*Task directions*:
In the listing below, locate the line with "left shoulder: (504, 430)" and the line with "right front paw: (104, 307)", then output both and everything between them exactly, minus any pictures.

*Extracted data*:
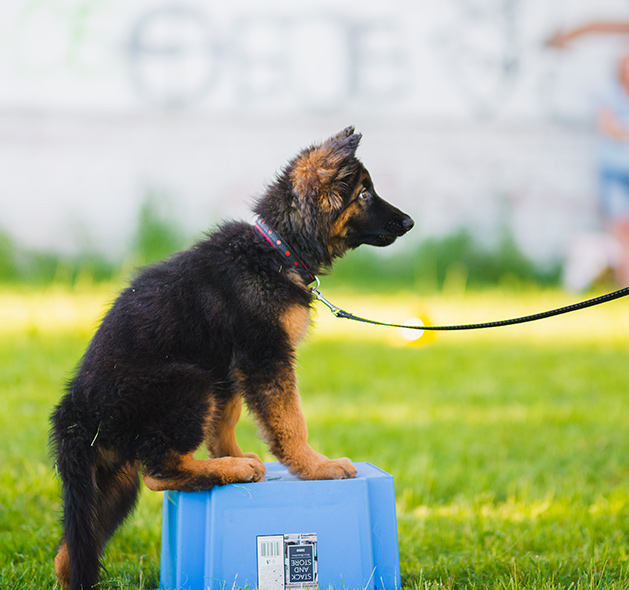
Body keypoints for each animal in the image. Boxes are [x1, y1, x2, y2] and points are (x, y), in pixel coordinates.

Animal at [51, 127, 414, 588]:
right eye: (365, 193)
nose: (409, 222)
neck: (278, 250)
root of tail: (76, 412)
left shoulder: (230, 369)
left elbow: (225, 420)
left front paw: (234, 454)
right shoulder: (264, 356)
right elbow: (290, 420)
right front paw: (314, 466)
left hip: (111, 482)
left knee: (71, 552)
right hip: (187, 382)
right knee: (160, 474)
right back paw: (232, 474)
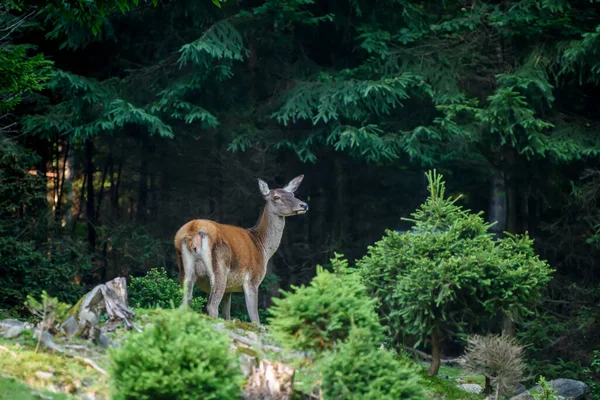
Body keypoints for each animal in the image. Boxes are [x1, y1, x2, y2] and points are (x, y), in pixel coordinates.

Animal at [171, 173, 308, 324]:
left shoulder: (229, 288)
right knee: (212, 306)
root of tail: (193, 229)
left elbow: (227, 315)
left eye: (292, 194)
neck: (263, 247)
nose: (304, 204)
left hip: (184, 271)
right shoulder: (252, 280)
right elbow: (255, 319)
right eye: (276, 197)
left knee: (184, 304)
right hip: (219, 269)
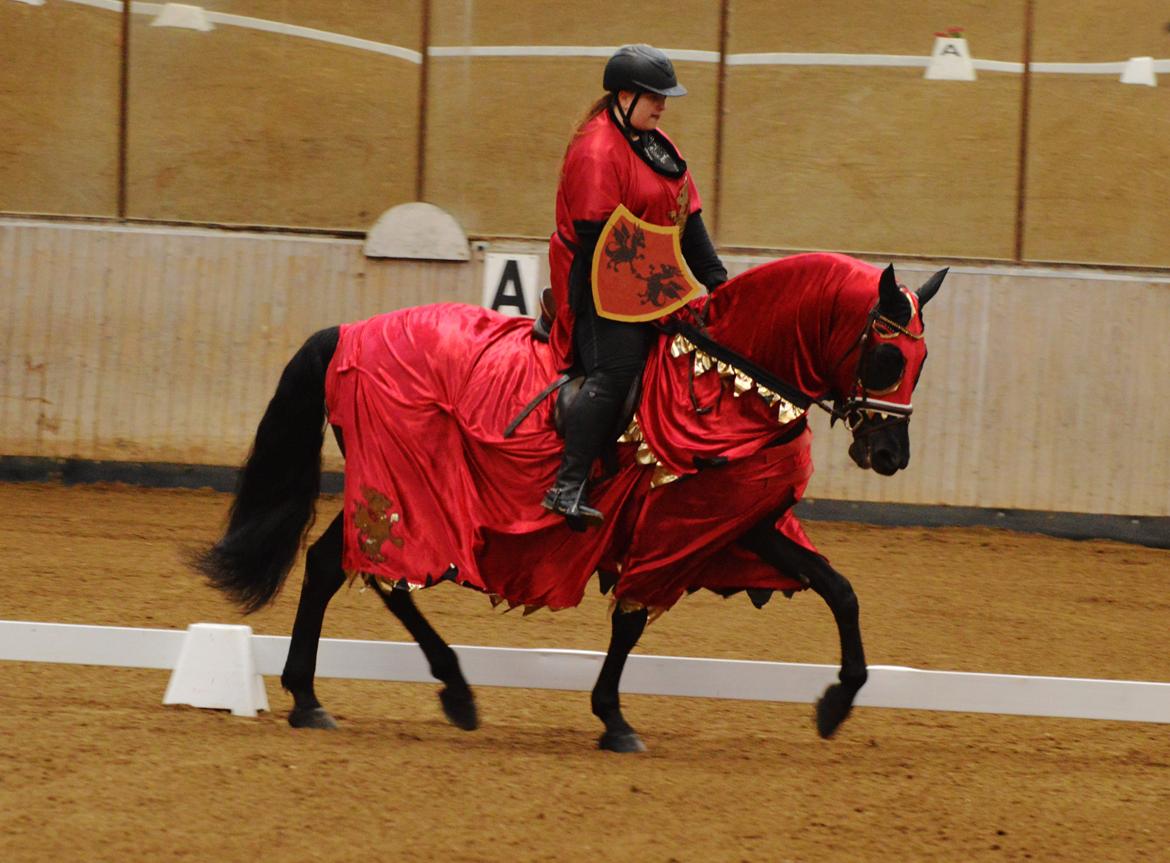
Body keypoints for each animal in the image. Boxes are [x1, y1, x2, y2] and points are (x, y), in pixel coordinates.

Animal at [189, 252, 940, 748]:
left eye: (922, 362)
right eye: (887, 359)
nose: (889, 456)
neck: (728, 380)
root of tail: (348, 331)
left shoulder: (736, 521)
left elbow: (837, 588)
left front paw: (837, 703)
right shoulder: (680, 523)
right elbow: (632, 618)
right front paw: (614, 718)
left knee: (330, 565)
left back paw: (312, 697)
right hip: (406, 486)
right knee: (380, 571)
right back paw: (446, 690)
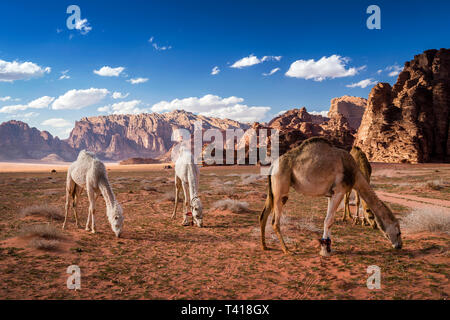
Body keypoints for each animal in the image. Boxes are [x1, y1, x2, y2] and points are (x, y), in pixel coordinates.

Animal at [258, 136, 402, 256]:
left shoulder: (330, 194)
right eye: (398, 231)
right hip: (281, 187)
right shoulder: (339, 191)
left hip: (272, 190)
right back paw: (287, 250)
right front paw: (325, 251)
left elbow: (329, 220)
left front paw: (327, 246)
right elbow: (329, 220)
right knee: (275, 221)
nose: (399, 245)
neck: (355, 174)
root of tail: (273, 165)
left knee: (263, 215)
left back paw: (264, 246)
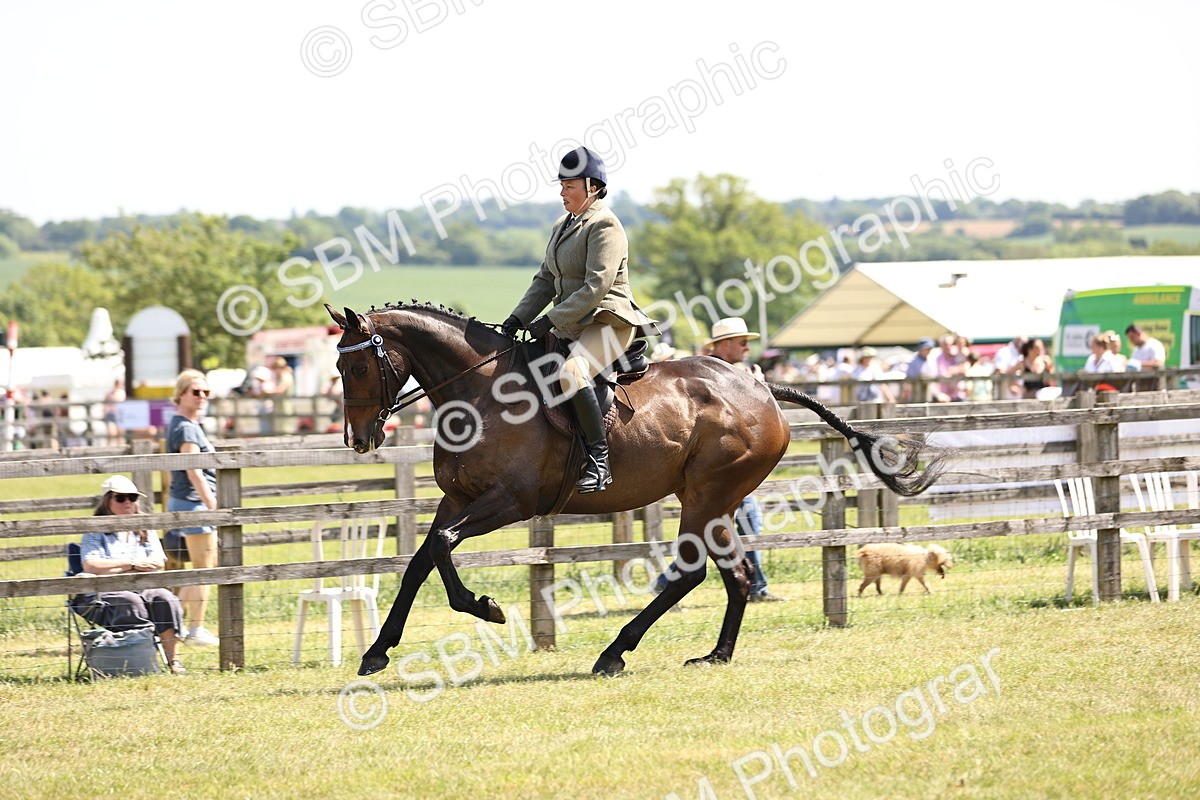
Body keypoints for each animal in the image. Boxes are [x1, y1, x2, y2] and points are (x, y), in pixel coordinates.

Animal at [326, 302, 948, 677]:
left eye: (357, 369)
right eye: (338, 368)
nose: (358, 439)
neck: (481, 391)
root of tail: (762, 388)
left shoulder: (508, 502)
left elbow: (440, 547)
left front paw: (485, 607)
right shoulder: (458, 499)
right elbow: (421, 559)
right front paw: (378, 651)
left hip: (706, 497)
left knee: (694, 574)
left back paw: (614, 653)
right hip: (714, 503)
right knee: (735, 575)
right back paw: (715, 655)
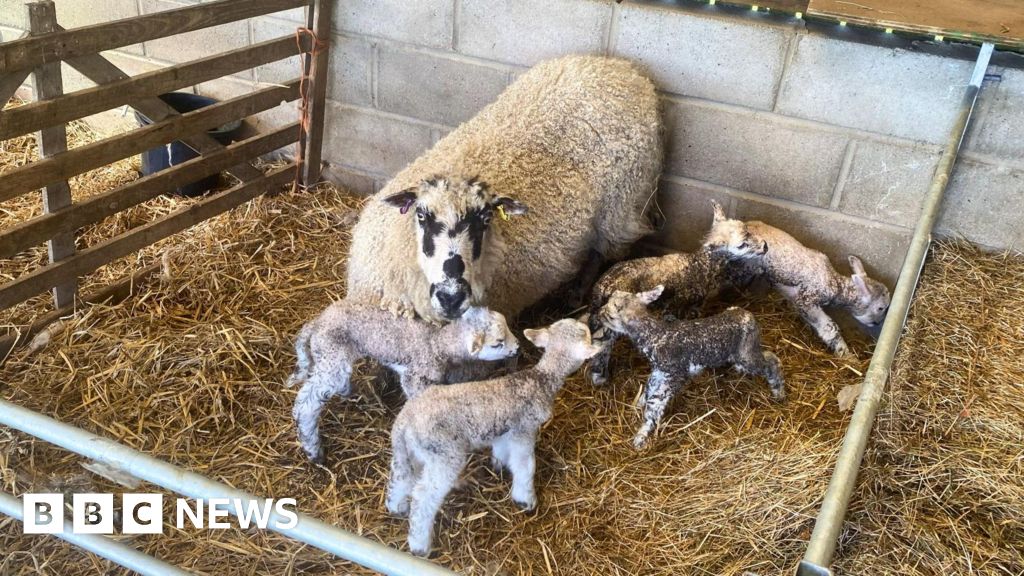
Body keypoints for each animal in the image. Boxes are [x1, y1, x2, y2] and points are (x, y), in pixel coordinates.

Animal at [287, 301, 519, 464]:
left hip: (335, 356)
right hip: (331, 355)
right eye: (497, 343)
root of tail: (316, 324)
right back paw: (314, 451)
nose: (517, 347)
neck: (435, 343)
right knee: (306, 404)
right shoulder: (414, 378)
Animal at [346, 55, 663, 324]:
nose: (452, 296)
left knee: (601, 252)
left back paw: (576, 294)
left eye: (487, 219)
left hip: (621, 208)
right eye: (421, 216)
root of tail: (619, 67)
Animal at [385, 318, 601, 557]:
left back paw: (397, 507)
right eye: (586, 333)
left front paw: (499, 465)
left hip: (412, 451)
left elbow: (501, 451)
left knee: (401, 478)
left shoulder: (504, 430)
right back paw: (420, 545)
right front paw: (525, 499)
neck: (539, 380)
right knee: (423, 495)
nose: (586, 320)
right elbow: (526, 465)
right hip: (443, 452)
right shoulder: (523, 430)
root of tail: (404, 420)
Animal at [596, 286, 785, 448]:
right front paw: (638, 405)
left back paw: (779, 393)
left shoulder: (671, 374)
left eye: (610, 314)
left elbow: (655, 403)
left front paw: (641, 436)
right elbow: (649, 388)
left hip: (746, 354)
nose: (599, 314)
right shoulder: (660, 371)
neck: (655, 335)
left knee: (772, 361)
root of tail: (744, 313)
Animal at [702, 201, 891, 356]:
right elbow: (829, 327)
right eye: (881, 308)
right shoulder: (807, 298)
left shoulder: (794, 297)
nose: (877, 324)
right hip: (741, 267)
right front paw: (846, 355)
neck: (836, 284)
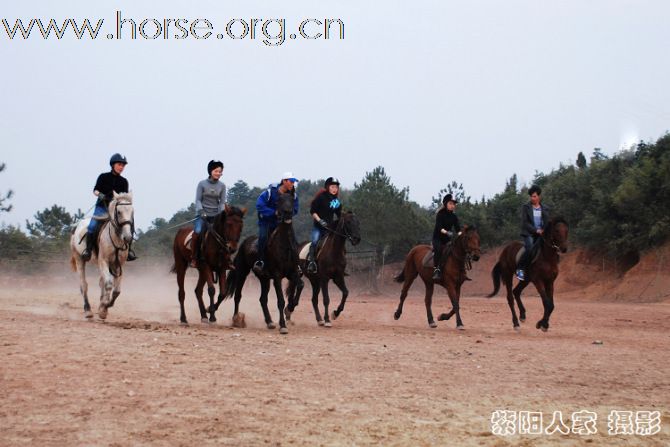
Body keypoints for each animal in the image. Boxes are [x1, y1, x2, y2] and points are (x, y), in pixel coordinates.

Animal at [69, 191, 135, 320]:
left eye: (132, 211)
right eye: (119, 212)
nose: (127, 237)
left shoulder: (118, 265)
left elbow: (116, 290)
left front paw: (104, 307)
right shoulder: (104, 261)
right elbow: (109, 284)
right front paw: (104, 307)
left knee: (101, 282)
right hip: (79, 258)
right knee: (84, 285)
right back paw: (88, 310)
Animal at [219, 192, 300, 336]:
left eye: (292, 199)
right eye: (279, 200)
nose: (287, 212)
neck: (285, 245)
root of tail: (244, 242)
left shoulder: (293, 272)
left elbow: (297, 286)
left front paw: (290, 307)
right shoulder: (277, 276)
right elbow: (280, 300)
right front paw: (283, 325)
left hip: (264, 279)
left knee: (262, 299)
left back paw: (269, 322)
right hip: (242, 273)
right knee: (238, 296)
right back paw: (236, 320)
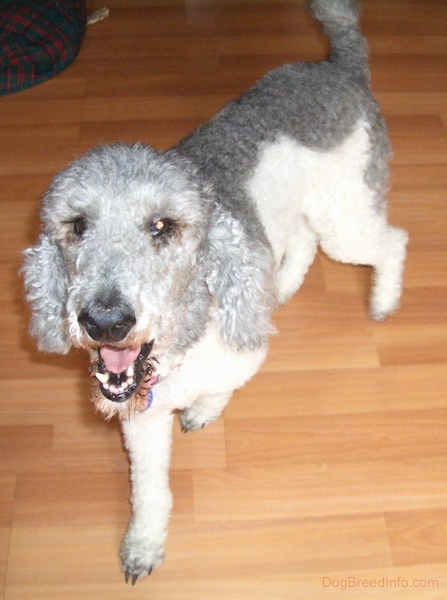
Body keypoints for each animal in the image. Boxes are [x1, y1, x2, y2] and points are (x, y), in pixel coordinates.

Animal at [23, 0, 410, 584]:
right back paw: (281, 288)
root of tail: (339, 67)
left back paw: (383, 299)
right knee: (302, 243)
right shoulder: (142, 421)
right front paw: (144, 545)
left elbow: (225, 385)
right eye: (77, 226)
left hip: (345, 218)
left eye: (163, 227)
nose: (105, 321)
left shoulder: (239, 359)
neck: (176, 350)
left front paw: (205, 408)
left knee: (391, 242)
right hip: (310, 214)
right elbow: (150, 493)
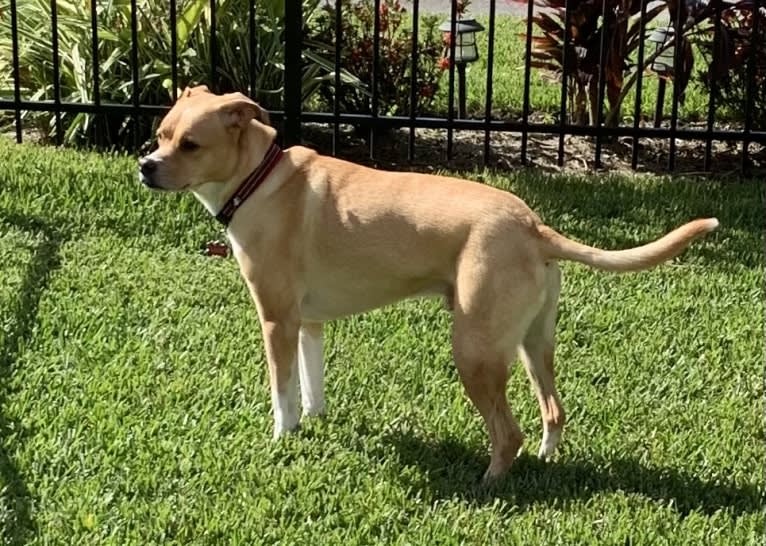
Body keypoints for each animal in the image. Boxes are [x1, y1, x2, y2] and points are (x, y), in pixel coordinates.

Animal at [141, 83, 724, 478]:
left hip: (475, 351)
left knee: (506, 433)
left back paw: (491, 484)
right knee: (553, 411)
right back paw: (544, 461)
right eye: (160, 135)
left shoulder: (276, 321)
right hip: (533, 344)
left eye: (190, 144)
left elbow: (282, 393)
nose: (145, 166)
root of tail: (532, 226)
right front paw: (314, 422)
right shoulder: (308, 325)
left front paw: (283, 439)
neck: (258, 181)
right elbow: (311, 386)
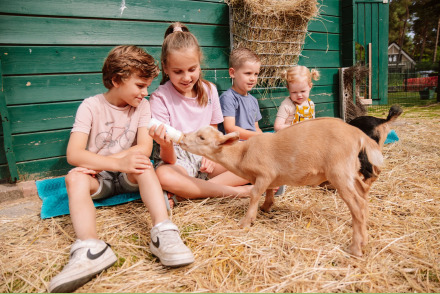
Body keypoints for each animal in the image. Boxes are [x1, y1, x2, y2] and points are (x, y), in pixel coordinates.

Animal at [180, 117, 384, 258]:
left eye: (202, 137)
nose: (182, 137)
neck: (242, 155)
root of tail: (358, 135)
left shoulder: (265, 173)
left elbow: (255, 193)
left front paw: (246, 221)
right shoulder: (270, 178)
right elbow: (269, 191)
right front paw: (266, 207)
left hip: (339, 170)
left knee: (357, 204)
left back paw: (355, 247)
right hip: (350, 169)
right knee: (363, 194)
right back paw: (364, 236)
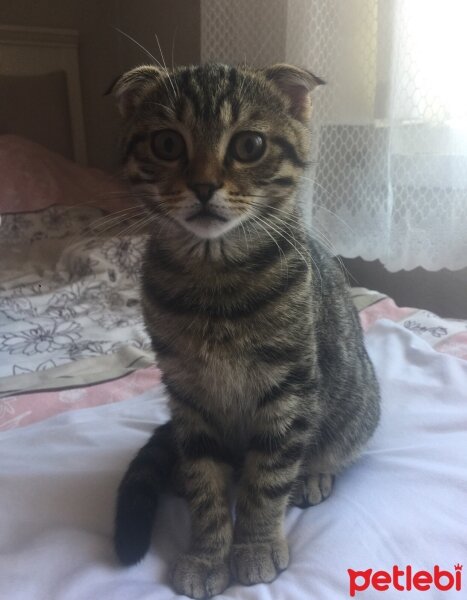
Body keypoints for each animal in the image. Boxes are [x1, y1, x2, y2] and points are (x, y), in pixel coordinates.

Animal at [109, 63, 380, 596]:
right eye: (167, 144)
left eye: (249, 145)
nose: (203, 185)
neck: (214, 286)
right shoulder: (187, 393)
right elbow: (206, 482)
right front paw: (207, 552)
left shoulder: (289, 388)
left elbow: (267, 479)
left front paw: (254, 545)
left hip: (356, 405)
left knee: (330, 449)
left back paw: (313, 475)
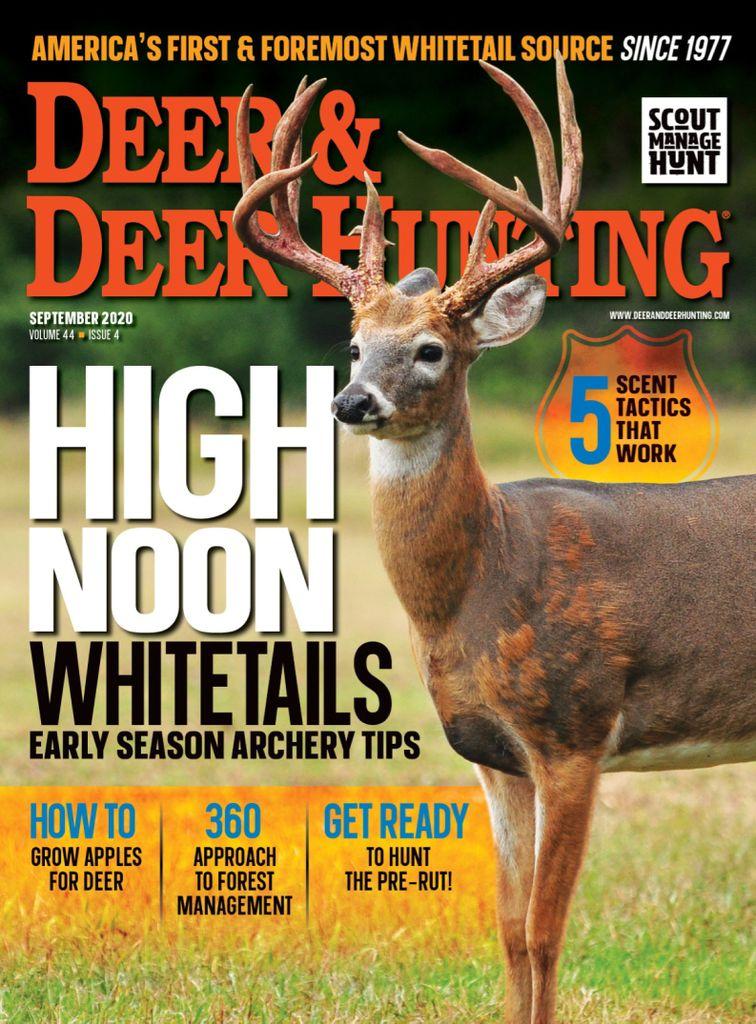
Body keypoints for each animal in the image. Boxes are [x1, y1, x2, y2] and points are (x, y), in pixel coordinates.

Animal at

*Answer area*:
left shoulder: (504, 430)
right back paw: (420, 545)
right front paw: (525, 499)
neck: (539, 380)
right knee: (423, 495)
nose: (586, 320)
right elbow: (526, 465)
right hip: (443, 452)
right shoulder: (523, 430)
root of tail: (404, 420)
Animal at [596, 286, 785, 448]:
right front paw: (638, 405)
left back paw: (779, 393)
left shoulder: (671, 374)
left eye: (610, 314)
left elbow: (655, 403)
left front paw: (641, 436)
right elbow: (649, 388)
left hip: (746, 354)
nose: (599, 314)
right shoulder: (660, 371)
neck: (655, 335)
left knee: (772, 361)
root of tail: (744, 313)
Animal at [702, 201, 891, 356]:
right elbow: (829, 327)
right eye: (881, 308)
right shoulder: (807, 298)
left shoulder: (794, 297)
nose: (877, 324)
right hip: (741, 267)
right front paw: (846, 355)
neck: (836, 284)
Body keypoints for each animal in the image. Boxes are [x1, y1, x2, y2] and points are (x, y), in pixel coordinates.

Animal at [69, 191, 135, 320]:
left eye: (132, 211)
right eye: (119, 212)
nose: (127, 237)
left shoulder: (118, 265)
left elbow: (116, 290)
left front paw: (104, 307)
right shoulder: (104, 261)
right elbow: (109, 284)
right front paw: (104, 307)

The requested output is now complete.